CHICAGO (AP) Danny Farquhar was back on the mound Friday, six weeks after having a brain hemorrhage during a game.
Joined by his Chicago White Sox teammates, family and medical caregivers on the infield, the right-hander threw the ceremonial first pitch before a game against the Milwaukee Brewers. His low-and-away toss to fellow reliever Nate Jones won’t affect a box score, but it counted big time for Farquhar.
The Brewers joined a sparse crowd at Guaranteed Rate Field in giving Farquhar a standing ovation.
”Just the ability to be out there, I feel like I’m very fortunate,” Farquhar said, grinning while talking to media and holding the hand of his wife, Lexie. ”To look at all the people who also had brain issues in the ICU, it’s very humbling. Just being in there and then being able to throw the first pitch is incredible.”

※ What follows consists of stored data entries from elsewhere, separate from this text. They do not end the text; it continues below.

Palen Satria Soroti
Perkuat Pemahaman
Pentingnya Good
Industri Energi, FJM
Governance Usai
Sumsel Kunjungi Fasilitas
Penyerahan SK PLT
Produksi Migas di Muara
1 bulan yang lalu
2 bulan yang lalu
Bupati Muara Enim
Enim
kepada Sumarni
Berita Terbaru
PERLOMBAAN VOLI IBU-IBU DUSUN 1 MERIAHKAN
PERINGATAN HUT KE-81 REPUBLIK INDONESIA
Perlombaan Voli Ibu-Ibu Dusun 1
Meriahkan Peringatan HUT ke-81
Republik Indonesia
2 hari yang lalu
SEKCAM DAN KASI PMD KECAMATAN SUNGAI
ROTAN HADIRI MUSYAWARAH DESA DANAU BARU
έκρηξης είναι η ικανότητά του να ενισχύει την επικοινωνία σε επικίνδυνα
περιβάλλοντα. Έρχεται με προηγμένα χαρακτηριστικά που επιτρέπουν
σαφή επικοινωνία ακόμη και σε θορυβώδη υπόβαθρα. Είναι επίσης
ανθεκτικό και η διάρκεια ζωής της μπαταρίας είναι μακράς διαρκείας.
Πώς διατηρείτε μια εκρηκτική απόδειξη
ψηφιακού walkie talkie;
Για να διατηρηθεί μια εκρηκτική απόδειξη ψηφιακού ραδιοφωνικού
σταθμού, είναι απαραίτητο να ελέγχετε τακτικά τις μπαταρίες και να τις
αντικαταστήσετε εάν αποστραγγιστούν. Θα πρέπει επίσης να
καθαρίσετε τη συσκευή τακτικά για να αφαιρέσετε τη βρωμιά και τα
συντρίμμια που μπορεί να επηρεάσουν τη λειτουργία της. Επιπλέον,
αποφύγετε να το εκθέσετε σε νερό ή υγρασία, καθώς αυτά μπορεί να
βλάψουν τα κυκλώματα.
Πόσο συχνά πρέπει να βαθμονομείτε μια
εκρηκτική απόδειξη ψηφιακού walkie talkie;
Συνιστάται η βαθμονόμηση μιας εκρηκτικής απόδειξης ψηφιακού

A ruptured aneurysm caused Farquhar to pass out in the sixth inning of a 10-0 loss to Houston on April 20 after he got two outs and returned to the dugout. He was helped by team medical personnel and on-site EMTs, then was taken to Rush University Medical Center by ambulance.
The 31-year-old had surgery and remained in the hospital’s neurological intensive care unit until May 7.
Farquhar said he remembers nothing from the time he walked to the bullpen at about 6:30 p.m. before the April 20 game until ”four or five days later” when he woke up in the hospital with ”20 something staples in his head and a drain coming out the other side.” He’s still dealing with memory problems.
Friday was the first time Farquhar tossed a baseball since the incident. He also said it was the first time he wore a hat, a White Sox cap that concealed a long scar on his left temple just below his hairline.
Farquhar’s rapid recovery from the potentially life-threatening episode has been considered remarkable. Neurosurgeon Dr. Demetrius Lopes, who treated Farquhar, expects the righty to able to pitch again. But Lopes said last month he won’t medically release Farquhar to throw in a game this season so he can fully recover.
Farquhar has been cleared to start throwing, however. ”I just don’t know when it’s going to happen,” he said.
The right-hander hopes to pitch again in the majors.
”When I woke up in the ICU, I was like, `I can’t believe they put me on the 60-day DL,”’ Farquhar said.
His wife thinks he’ll make the comeback.
”Absolutely,” Lexie Farquhar said. ”I’ve known Danny for a long time. Every time someone has said, `No you can’t,’ he’s always said, `Yes I can.”’
If Farquhar returns to the mound and throws a pitch in a game, he’ll do it with a new outlook on life.
”You’re at a baseball game and you’re 31 years old and everyting is going to be fine,” he said. ”It can turn so quickly. One day we’re all going to go, but you’d like it not to be as young as I am with three kids.”